Enrollment is down in the middle school at 93. The middle school has started one-to-one laptops for seventh- and eighth-grade students this year available during the school day only.
Those laptops don’t go home with the seventh and eighth graders, unlike the program at the high school level.
“So we’ve gone with seventh- and eighth-graders as well as kind of train ’em up for the high school where they’ll get it in the morning after PE and they’ll take the same laptop with them all day long and they’ll check it in at the end of the day and kind of meet with some teachers,” principal Rick Dormer said. “We’ve also added in the middle school planners.”
“All students have a written planner, and that’s kind of part of the process too,” he said. “They’re great and they’re using them, checking with the teacher at the end of the day and trying to get homework written down.”
The district in the past has tried to help students making the transition from elementary school to middle school.

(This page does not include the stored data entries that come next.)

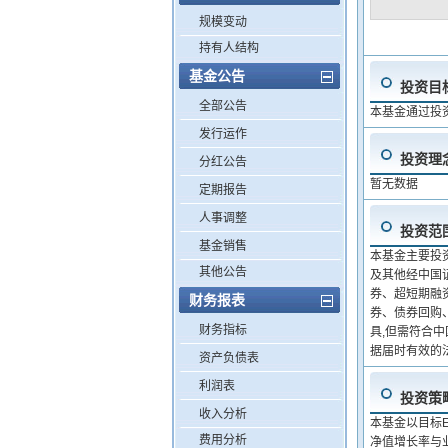
规模变动
持有人结构
基金公告
投资目
全部公告
本基金通过投资
发行运作
投资理
分红公告
暂无数据
定期报告
人事调整
投资范
基金销售
本基金主要投
其他公告
及其他经中国
券、超短期融
财务报表
券、债券回购
财务指标
具,但需符合
据届时有效的
资产负债表
利润表
投资策
收入分析
本基金以目标E
费用分析
净值增长率与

The high school is trying to offer a few more supporting programs for freshman this year, making the change from middle school to high school, Dormer said.

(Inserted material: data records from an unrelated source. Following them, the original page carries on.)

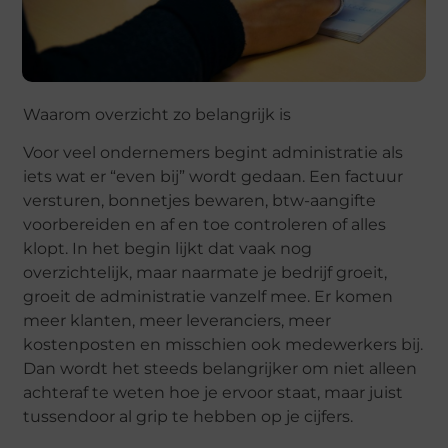
Waarom overzicht zo belangrijk is
Voor veel ondernemers begint administratie als
iets wat er “even bij” wordt gedaan. Een factuur
versturen, bonnetjes bewaren, btw-aangifte
voorbereiden en af en toe controleren of alles
klopt. In het begin lijkt dat vaak nog
overzichtelijk, maar naarmate je bedrijf groeit,
groeit de administratie vanzelf mee. Er komen
meer klanten, meer leveranciers, meer
kostenposten en misschien ook medewerkers bij.
Dan wordt het steeds belangrijker om niet alleen
achteraf te weten hoe je ervoor staat, maar juist
tussendoor al grip te hebben op je cijfers.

“I think if you consider our sixth-graders kind of a freshman and ninth-graders as a freshman, we see this kind of transition times are really key to support kids,” Dormer said. “We’ve focused on sixth-graders a lot because they’re younger and it is kind of a scary leap, but now we really recognize we can do more for our freshmen.”
Dormer said the supports include required planners for the freshmen and mentoring.
The upper-grades in the district will be seeing a couple new programs this year. One is Green Dot, something that Petersburg Mental Health Services has done around the greater community.
“Green Dot is a power-based violence-prevention program and so that’s bullying, sexual assault, domestic and dating violence,” school counselor Rachel Etcher said. “So we often talk about these topics but we’re not giving people the strategies and the tools to deal with … So this is giving kids the tools to be able to intervene when it’s safe to do so.”
Small signs with green dots and red dots could be going up around the school in wintertime and the program will focus on high school grades.
Another new program is Interact, which is a Rotary International program for service projects, networking and development for teens. In Petersburg it will be available for grades 8 through 12.
Enrollment looks like it’s also up at Rae C. Stedman, with 223 students expected at the start of the year up from 214 at the end of last year. The school has the staff to handle those numbers, elementary principal Teri Toland said.
“Our numbers in our classrooms are still down in 20, 22, I think 22 is our biggest class,” Toland said. “We’re so lucky to have those low numbers; we know that that really makes a difference in education.”
Toland said the school plans to start up a number of new clubs this year, from robotics, to Legos, running and yearbook.
Joe Viechnicki is a reporter at KFSK in Petersburg.